Когда Ольга Михайловна в другой раз очнулась от боли, то уж не рыдала и не металась, а только стонала. От стонов она не могла удержаться даже в те промежутки, когда не было боли. Свечи еще горели, но уже сквозь шторы пробивался утренний свет. Было, вероятно, около пяти часов утра. В спальне за круглым столиком сидела какая-то незнакомая женщина в белом фартуке и с очень скромною физиономией. По выражению ее фигуры видно было, что она давно уже сидит. Ольга Михайловна догадалась, что это акушерка.
– Скоро кончится? – спросила она и в своем голосе услышала какую-то особую, незнакомую ноту, какой раньше у нее никогда не было. «Должно быть, я умираю от родов», – подумала она.

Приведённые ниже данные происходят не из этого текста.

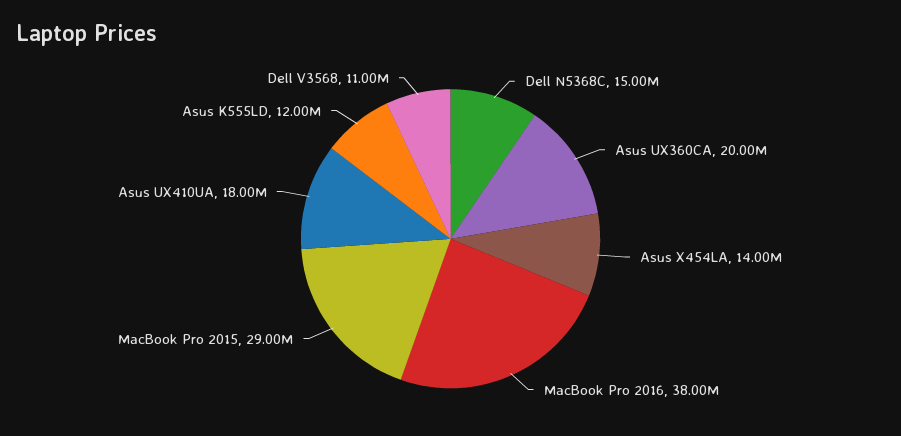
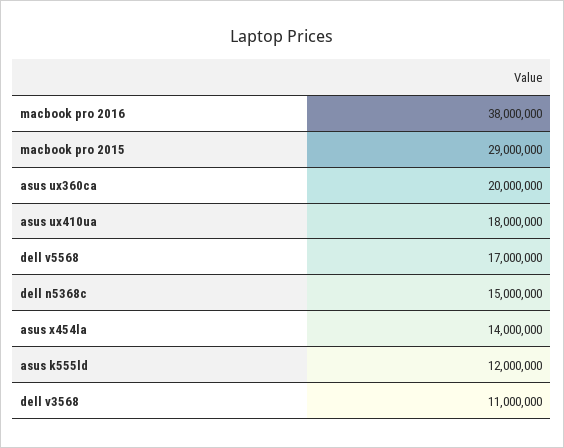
  {
    "Dell N5368C": 15000000,
    "Asus UX360CA": 20000000,
    "Asus X454LA": 14000000,
    "MacBook Pro 2016": 38000000,
    "MacBook Pro 2015": 29000000,
    "Asus UX410UA": 18000000,
    "Asus K555LD": 12000000,
-   "Dell V3568": 11000000
+   "Dell V3568": 11000000,
+   "dell v5568": 17000000
  }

В спальню осторожно вошел Петр Дмитрич, одетый, как днем, и стал у окна, спиной к жене. Он приподнял штору и поглядел в окно.
– Какой дождь! – сказал он.
– А который час? – спросила Ольга Михайловна, чтобы еще раз услышать в своем голосе незнакомую нотку.
– Без четверти шесть, – отвечала акушерка.
«А что, если я в самом деле умираю? – подумала Ольга Михайловна, глядя на голову мужа и на оконные стекла, по которым стучал дождь. – Как он без меня будет жить? С кем он будет чай пить, обедать, разговаривать по вечерам, спать?»
И он показался ей маленьким, осиротевшим; ей стало жаль его и захотелось сказать ему что-нибудь приятное, ласковое, утешительное. Она вспомнила, как он весною собирался купить себе гончих и как она, находя охоту забавой жестокой и опасной, помешала ему сделать это.
– Петр, купи себе гончих! – простонала она.
Он опустил штору и подошел к постели, хотел что-то сказать, но в это время Ольга Михайловна почувствовала боль и вскрикнула неприличным, раздирающим голосом.
От боли, частых криков и стонов она отупела. Она слышала, видела, иногда говорила, но плохо понимала и сознавала только, что ей больно или сейчас будет больно. Ей казалось, что именины были уже давно-давно, не вчера, а как будто год назад, и что ее новая болевая жизнь продолжается дольше, чем ее детство, ученье в институте, курсы, замужество, и будет продолжаться еще долго-долго, без конца. Она видела, как акушерке принесли чай, как позвали ее в полдень завтракать, а потом обедать; видела, как Петр Дмитрич привык входить, стоять подолгу у окна и выходить, как привыкли входить какие-то чужие мужчины, горничная, Варвара… Варвара говорила только «бундить, бундить» и сердилась, когда кто-нибудь задвигал ящики в комоде. Ольга Михайловна видела, как в комнате и в окнах менялся свет: то он был сумеречный, то мутный, как туман, то ясный, дневной, какой был вчера за обедом, то опять сумеречный… И каждая из этих перемен продолжалась так же долго, как детство, ученье в институте, курсы…
Вечером два доктора – один костлявый, лысый, с широкою рыжею бородою, другой с еврейским лицом, черномазый и в дешевых очках – делали Ольге Михайловне какую-то операцию. К тому, что чужие мужчины касались ее тела, она относилась совершенно равнодушно. У нее уже не было ни стыда, ни воли, и каждый мог делать с нею, что хотел. Если бы в это время кто-нибудь бросился на нее с ножом или оскорбил Петра Дмитрича, или отнял бы у нее права на маленького человечка, то она не сказала бы ни одного слова.
Во время операции ей дали хлороформу. Когда она потом проснулась, боли всё еще продолжались и были невыносимы. Была ночь. И Ольга Михайловна вспомнила, что точно такая же ночь с тишиною, с лампадкой, с акушеркой, неподвижно сидящей у постели, с выдвинутыми ящиками комода, с Петром Дмитричем, стоящим у окна, была уже, но когда-то очень, очень давно…
V
«Я не умерла»… – подумала Ольга Михайловна, когда опять стала понимать окружающее и когда болей уже не было.